Misconfigured resource requests and limits are responsible for a surprising number of production Kubernetes incidents — OOMKilled pods, throttled CPUs, and evictions during traffic spikes. Getting them right is one of the highest-leverage things you can do for cluster stability.
Requests vs limits — what actually happens
Requests are what the scheduler uses to decide where to place a pod. This is the resource the pod is guaranteed.
Limits are the hard ceiling. For memory, exceed it and the container is killed (OOMKilled). For CPU, exceeding the limit causes throttling — silent latency spikes.

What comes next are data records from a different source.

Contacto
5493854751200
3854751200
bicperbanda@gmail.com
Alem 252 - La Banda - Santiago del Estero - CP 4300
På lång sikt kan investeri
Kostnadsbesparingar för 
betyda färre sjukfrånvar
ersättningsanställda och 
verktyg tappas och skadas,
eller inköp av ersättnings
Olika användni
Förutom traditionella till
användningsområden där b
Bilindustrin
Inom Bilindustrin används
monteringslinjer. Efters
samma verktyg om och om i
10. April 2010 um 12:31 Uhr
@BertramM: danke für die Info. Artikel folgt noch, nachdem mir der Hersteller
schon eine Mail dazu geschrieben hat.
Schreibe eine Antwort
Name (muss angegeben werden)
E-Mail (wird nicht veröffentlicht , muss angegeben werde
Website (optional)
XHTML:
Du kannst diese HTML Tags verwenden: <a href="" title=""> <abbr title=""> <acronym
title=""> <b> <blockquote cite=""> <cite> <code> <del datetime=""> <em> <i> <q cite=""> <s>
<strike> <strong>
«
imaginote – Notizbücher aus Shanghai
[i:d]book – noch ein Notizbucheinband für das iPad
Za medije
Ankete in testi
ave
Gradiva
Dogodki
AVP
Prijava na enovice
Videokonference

A sensible starting template
resources:
requests:
cpu: "100m"
memory: "128Mi"
limits:
cpu: "500m"
memory: "256Mi"
Using Vertical Pod Autoscaler in recommendation mode
VPA in Off mode is the safest way to get data-driven recommendations without it auto-changing your pods in production.
apiVersion: autoscaling.k8s.io/v1
kind: VerticalPodAutoscaler
metadata:
name: my-app-vpa
spec:
targetRef:
apiVersion: apps/v1
kind: Deployment
name: my-app
updatePolicy:
updateMode: "Off"
LimitRange as a safety net
Set a namespace-level LimitRange to apply default limits to any pod that does not specify them:
apiVersion: v1
kind: LimitRange
metadata:
name: default-limits
spec:
limits:
- type: Container
default:
cpu: "500m"
memory: "256Mi"
defaultRequest:
cpu: "100m"
memory: "128Mi"
Key takeaways
- Always set both requests and limits. No exceptions in production.
- Profile first. Never guess — use VPA recommendations or historical metrics.
- CPU throttling is silent and causes latency; OOM is loud and causes restarts. Both hurt.
- Use LimitRange to enforce defaults at the namespace level as a backstop.